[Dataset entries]
↓↓↓
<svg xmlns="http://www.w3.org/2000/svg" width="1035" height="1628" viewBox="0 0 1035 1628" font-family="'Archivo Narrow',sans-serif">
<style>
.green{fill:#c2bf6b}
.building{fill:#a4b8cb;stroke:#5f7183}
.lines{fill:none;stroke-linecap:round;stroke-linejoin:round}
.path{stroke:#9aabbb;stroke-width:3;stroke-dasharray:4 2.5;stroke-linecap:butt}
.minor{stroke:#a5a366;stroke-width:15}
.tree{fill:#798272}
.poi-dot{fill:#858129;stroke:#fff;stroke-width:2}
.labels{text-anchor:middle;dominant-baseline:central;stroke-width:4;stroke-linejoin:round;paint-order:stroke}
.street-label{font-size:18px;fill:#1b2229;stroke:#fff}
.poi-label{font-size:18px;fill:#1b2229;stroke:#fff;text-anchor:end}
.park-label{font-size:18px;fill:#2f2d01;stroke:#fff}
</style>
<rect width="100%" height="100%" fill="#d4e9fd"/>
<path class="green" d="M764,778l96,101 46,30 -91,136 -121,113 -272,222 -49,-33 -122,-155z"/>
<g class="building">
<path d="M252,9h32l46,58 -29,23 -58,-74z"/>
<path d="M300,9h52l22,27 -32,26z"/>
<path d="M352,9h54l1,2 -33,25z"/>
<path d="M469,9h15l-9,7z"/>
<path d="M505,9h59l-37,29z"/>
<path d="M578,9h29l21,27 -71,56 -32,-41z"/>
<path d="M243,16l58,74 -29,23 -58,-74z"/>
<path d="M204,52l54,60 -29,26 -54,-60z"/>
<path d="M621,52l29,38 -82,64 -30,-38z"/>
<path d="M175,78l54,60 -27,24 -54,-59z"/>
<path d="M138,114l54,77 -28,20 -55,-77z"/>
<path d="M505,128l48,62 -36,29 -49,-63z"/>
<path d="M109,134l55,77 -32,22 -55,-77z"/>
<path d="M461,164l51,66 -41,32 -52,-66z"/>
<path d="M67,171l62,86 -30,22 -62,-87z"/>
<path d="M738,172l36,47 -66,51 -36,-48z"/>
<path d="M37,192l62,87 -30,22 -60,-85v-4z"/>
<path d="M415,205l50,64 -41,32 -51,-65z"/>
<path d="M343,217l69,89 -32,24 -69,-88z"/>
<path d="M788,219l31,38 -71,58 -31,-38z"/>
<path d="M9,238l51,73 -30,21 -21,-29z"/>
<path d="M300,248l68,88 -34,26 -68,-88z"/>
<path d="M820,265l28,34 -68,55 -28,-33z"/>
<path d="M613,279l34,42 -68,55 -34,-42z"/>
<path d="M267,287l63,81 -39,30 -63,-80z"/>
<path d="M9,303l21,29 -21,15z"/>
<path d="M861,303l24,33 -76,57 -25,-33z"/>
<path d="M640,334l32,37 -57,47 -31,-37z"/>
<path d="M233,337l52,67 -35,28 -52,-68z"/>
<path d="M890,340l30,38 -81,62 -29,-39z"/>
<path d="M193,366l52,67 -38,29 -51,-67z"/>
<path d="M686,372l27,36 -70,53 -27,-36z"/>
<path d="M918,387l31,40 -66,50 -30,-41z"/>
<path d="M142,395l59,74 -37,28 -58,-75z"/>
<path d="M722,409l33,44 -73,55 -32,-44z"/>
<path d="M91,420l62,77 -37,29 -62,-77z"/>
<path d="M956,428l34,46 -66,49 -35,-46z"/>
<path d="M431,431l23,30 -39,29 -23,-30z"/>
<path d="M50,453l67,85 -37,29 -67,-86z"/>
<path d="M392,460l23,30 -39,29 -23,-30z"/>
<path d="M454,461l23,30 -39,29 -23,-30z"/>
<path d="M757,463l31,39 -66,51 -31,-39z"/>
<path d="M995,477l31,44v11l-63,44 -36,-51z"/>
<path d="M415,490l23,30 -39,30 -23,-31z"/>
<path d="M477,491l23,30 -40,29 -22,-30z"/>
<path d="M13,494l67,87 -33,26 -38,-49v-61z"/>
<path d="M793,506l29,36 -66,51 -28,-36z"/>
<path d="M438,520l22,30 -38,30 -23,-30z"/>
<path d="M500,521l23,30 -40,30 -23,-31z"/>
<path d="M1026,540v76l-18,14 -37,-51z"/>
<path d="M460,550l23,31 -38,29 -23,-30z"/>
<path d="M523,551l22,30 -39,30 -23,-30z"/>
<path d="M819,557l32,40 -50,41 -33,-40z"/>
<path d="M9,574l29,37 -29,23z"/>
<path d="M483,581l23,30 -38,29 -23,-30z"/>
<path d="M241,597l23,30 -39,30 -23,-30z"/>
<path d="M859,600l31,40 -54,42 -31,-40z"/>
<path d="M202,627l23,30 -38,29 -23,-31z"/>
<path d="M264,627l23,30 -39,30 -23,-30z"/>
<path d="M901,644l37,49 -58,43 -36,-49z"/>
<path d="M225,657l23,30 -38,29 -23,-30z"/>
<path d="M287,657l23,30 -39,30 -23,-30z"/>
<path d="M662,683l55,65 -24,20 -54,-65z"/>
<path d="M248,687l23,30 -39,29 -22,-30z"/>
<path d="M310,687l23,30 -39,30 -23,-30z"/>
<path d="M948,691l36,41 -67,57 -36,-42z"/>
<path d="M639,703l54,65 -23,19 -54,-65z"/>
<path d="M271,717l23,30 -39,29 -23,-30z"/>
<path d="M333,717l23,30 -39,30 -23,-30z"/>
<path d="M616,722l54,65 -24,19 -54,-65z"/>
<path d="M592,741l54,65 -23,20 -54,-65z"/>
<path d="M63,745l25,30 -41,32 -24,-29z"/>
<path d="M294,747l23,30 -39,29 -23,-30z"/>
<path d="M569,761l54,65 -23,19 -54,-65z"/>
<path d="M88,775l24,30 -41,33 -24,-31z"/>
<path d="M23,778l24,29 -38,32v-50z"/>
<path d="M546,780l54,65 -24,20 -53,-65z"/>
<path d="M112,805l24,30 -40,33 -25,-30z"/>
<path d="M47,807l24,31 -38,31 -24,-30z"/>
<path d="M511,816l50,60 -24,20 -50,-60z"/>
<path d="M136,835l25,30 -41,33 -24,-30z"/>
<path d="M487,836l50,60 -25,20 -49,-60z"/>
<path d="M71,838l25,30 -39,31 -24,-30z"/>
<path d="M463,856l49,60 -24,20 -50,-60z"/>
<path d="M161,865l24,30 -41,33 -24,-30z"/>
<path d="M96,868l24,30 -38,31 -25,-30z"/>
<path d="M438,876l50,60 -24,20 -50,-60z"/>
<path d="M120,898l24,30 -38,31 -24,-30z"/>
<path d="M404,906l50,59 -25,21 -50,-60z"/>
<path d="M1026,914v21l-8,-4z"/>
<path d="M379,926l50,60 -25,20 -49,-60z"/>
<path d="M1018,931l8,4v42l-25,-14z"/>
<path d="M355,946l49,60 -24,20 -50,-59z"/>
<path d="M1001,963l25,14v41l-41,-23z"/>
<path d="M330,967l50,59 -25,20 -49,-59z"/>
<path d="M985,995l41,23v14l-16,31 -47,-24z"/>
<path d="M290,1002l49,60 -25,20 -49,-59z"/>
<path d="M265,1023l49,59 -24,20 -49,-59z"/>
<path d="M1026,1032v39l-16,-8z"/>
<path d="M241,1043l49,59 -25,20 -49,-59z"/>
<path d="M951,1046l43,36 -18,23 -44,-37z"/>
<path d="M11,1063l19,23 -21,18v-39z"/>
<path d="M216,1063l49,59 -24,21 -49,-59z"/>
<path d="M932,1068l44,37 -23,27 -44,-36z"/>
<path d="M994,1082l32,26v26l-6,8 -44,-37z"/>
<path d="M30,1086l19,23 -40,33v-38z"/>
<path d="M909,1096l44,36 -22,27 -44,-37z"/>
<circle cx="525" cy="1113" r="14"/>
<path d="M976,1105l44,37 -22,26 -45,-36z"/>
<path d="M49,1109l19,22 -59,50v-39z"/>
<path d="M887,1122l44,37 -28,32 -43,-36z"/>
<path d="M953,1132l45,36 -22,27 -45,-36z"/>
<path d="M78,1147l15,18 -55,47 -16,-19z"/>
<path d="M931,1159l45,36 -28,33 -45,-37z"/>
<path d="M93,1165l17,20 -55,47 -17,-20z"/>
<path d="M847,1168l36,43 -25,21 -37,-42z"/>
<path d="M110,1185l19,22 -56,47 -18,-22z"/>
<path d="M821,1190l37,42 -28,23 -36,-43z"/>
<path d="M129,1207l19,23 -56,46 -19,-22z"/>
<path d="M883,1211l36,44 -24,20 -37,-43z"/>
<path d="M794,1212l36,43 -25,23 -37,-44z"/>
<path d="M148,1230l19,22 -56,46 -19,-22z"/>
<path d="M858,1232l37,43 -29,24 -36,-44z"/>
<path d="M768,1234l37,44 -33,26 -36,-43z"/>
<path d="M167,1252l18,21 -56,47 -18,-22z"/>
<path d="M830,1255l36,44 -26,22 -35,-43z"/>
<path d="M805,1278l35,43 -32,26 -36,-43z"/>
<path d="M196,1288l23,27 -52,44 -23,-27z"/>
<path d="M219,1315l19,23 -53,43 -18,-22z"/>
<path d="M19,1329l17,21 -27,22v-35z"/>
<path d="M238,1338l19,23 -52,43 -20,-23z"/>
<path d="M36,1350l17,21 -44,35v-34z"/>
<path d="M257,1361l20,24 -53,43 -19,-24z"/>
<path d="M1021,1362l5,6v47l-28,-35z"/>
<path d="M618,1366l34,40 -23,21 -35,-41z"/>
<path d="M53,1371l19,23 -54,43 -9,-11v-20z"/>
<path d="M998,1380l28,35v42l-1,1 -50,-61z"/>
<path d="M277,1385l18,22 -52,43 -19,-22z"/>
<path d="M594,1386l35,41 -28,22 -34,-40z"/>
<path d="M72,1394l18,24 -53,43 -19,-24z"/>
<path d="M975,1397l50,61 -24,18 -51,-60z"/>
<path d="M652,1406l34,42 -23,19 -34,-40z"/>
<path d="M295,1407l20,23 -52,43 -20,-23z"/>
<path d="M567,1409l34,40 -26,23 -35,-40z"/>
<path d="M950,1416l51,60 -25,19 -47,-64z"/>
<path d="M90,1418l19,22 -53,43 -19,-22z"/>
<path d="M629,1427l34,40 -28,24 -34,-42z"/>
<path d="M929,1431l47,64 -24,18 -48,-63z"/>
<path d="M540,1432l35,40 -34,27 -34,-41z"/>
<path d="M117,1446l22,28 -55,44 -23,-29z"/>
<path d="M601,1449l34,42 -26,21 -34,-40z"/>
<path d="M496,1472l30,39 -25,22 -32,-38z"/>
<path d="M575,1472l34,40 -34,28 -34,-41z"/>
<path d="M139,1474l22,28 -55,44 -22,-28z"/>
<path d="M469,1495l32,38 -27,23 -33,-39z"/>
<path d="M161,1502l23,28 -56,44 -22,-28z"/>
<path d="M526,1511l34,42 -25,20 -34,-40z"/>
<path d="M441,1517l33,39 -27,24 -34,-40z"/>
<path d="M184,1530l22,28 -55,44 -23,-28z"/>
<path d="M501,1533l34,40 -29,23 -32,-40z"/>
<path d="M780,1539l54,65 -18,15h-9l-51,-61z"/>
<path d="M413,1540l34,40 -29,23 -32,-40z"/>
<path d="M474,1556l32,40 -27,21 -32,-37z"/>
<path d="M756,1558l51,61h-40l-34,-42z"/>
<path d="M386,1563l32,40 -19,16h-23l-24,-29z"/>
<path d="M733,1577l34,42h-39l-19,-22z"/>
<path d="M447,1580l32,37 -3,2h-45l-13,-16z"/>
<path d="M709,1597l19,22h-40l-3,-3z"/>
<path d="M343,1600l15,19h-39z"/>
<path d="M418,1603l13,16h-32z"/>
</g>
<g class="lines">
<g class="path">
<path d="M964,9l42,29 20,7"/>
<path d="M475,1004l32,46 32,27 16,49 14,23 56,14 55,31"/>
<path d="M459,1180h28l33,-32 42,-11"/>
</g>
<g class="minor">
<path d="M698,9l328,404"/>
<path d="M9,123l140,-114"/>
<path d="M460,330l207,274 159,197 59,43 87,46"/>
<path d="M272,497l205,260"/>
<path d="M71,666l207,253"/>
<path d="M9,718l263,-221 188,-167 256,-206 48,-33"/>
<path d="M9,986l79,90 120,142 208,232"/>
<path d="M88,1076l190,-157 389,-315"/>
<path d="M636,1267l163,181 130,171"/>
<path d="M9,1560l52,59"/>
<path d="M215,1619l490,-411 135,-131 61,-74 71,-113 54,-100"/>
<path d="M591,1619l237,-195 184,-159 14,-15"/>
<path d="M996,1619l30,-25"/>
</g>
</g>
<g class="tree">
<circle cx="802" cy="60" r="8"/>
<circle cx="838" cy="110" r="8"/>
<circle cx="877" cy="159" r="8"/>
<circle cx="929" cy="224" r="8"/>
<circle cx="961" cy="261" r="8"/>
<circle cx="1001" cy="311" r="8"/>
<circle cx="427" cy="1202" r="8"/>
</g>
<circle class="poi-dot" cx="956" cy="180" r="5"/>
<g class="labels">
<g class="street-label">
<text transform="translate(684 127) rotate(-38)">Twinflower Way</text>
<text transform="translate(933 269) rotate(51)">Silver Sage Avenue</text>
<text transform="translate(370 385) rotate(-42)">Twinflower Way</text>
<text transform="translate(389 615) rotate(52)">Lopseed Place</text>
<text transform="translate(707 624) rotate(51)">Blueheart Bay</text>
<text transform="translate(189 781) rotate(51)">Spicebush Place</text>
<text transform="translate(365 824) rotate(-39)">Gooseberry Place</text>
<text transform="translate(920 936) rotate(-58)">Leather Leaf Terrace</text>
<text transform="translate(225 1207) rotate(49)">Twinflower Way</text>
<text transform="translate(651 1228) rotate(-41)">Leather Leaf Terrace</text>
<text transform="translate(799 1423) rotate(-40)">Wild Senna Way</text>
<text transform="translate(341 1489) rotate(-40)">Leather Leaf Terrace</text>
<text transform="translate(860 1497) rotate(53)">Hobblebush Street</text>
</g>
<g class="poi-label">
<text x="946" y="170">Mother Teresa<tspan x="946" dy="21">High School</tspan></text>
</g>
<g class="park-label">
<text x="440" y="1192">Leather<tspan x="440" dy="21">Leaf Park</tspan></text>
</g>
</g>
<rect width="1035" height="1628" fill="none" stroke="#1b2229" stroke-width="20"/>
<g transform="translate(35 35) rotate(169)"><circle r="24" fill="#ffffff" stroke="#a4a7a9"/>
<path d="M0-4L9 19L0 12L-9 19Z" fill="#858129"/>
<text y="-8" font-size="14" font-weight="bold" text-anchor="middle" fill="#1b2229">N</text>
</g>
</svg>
↑↑↑
Wherever the word "linejoin" appears in the data, return the whole line.

Response to this task
.lines{fill:none;stroke-linecap:round;stroke-linejoin:round}
.labels{text-anchor:middle;dominant-baseline:central;stroke-width:4;stroke-linejoin:round;paint-order:stroke}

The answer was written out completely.